Of course, Jesus had been through all of this, before. He blazed the trail! For example, after Judas betrayed him to the authorities, the priests, Pharisees, Roman governor Pilate, and king Herod played hot potato with Jesus through a long and miserable night. The only thing they could agree on was that Jesus would be killed, but no one wanted to take sole responsibility for it. In one instance that encapsulates the whole, Pilate tried to dump the problem of Jesus in Herod’s lap.
And Herod with his soldiers treated him with contempt and mocked him. Then, arraying him in splendid clothing, he sent him back to Pilate. And Herod and Pilate became friends with each other that very day, for before this they had been at enmity with each other.
(Luke 23.11-12)
These individuals and groups usually spent their time wrestling with the others for power, often openly hostile toward each other. There Jesus stood, stuck in the middle.
This should not surprise us. In Luke’s Beatitudes, Jesus taught about this, saying,
“Blessed are you when people hate you and when they exclude you and revile you and spurn your name as evil, on account of the Son of Man! Rejoice in that day, and leap for joy, for behold, your reward is great in heaven; for so their fathers did to the prophets.
(Luke 6.22-23)
Then, in the Woes that follow, he said,
Woe to you, when all people speak well of you, for so their fathers did to the false prophets.
(Luke 6.26)
It’s not that being universally hated is evidence of your righteousness; you could more easily secure such hatred by doing evil to everyone, and Jesus gives us the opposite instruction! But he says it’s a blessing when you are hated “on account of the Son of Man!” In that case, they only hate you, because they hate Jesus. It’s also not as if you should be suspicious of anyone, purely on the grounds that too many people have good things to say about them. Consider Dorcas, who won glowing testimony from everyone present (Ac 9.29-40). This was not evidence of something insidious in her. But at the same time, you can be sure that someone not present on that occasion had bad things to say about Dorcas, because “everyone who does wicked things hates the light” (Jn 3.20).

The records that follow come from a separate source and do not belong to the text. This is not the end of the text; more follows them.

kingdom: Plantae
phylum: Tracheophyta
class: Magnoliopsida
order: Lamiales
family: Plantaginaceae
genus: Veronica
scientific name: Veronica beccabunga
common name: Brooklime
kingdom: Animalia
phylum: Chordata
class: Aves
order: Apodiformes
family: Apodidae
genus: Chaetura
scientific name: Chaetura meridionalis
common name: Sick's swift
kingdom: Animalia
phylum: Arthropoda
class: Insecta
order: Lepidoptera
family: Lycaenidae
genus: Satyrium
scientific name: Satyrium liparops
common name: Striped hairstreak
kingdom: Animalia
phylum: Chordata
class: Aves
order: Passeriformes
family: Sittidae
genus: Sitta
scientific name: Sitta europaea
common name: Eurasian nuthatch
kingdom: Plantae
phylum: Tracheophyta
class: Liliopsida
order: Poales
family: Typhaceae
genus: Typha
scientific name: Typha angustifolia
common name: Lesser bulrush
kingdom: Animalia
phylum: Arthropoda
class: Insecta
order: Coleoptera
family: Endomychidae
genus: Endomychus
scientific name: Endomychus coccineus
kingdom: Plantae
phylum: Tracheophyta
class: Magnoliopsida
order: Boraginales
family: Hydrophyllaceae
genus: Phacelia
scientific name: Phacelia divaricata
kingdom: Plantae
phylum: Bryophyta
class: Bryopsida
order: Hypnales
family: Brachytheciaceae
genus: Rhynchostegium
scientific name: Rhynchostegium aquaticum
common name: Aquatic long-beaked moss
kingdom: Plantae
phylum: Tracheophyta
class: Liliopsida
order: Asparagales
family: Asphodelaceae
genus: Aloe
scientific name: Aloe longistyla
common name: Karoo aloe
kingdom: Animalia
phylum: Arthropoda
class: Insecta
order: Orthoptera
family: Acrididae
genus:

If you follow Christ, you should expect to occasionally find yourself stuck in the middle, badly treated both by enemies and by those who should be friends. Don’t be surprised at this. Christians should not feel completely at home in this world, because “our citizenship is in heaven, and from it we await a Savior, the Lord Jesus Christ” (Php 3.20). Jesus provides for us the paramount image of one stuck in the middle. He had said, “as Moses lifted up the serpent in the wilderness, so must the Son of Man be lifted up” (Jn 3.14). This referred to his crucifixion. He was made an emblem of shame and misery—but also a spectacle to be sought in faith, leading to healing. He was suspended between the earth and heaven, not fully at home in either place. At the same time, while evil men thrust him upward in a gesture of defiance to God, Jesus found himself, symbolically, between his heavenly Father and the creatures who deserved his wrath. He was in the most uncomfortable position possible, and yet it was exactly where he needed to be—stuck in the middle. Follow him, even there.